Are published by using transactional replication or merge replication
TRUNCATE TABLE cannot activate a trigger because the operation does not log individual
row deletions
Drop
drop whole table and all its structure
truncate
delete all rows from table
it is different from delete that it also delete indexes of rows
Delete Statement
Delete Statement delete table rows and return the number of rows is deleted from the table.in this statement, we use where clause to deleted data from the table
Delete Statement is slower than Truncate statement because it deleted records one by one
Truncate Statement
Truncate statement Deleted or removing all the rows from the table.
It is faster than the Delete Statement because it deleted all the records from the table
Truncate statement not return the no of rows are deleted from the table
Drop statement
Drop statement deleted all records as well as the structure of the table
DELETE
The DELETE command is used to remove rows from a table.

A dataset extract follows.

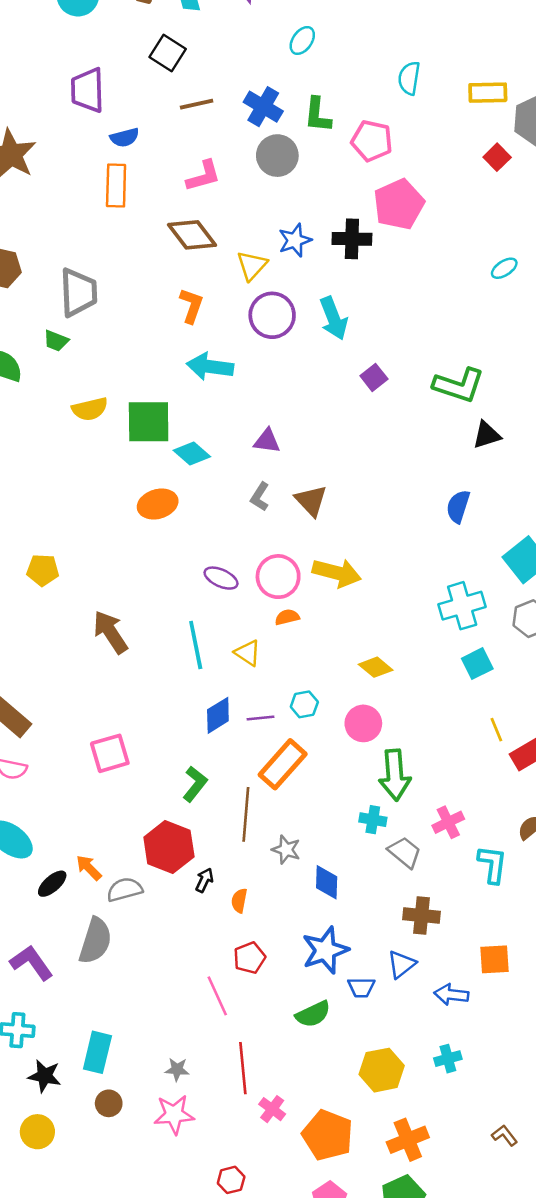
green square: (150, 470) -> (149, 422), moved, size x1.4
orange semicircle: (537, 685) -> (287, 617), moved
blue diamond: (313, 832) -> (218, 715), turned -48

A WHERE clause can be used to only remove some rows. If no WHERE condition is specified, all rows will be removed. After performing a DELETE operation you need to
COMMIT or ROLLBACK the transaction to make the change permanent or to undo it.
TRUNCATE
TRUNCATE removes all rows from a table. The operation cannot be rolled back ... As such, TRUCATE is faster and doesn't use as much undo space as a DELETE.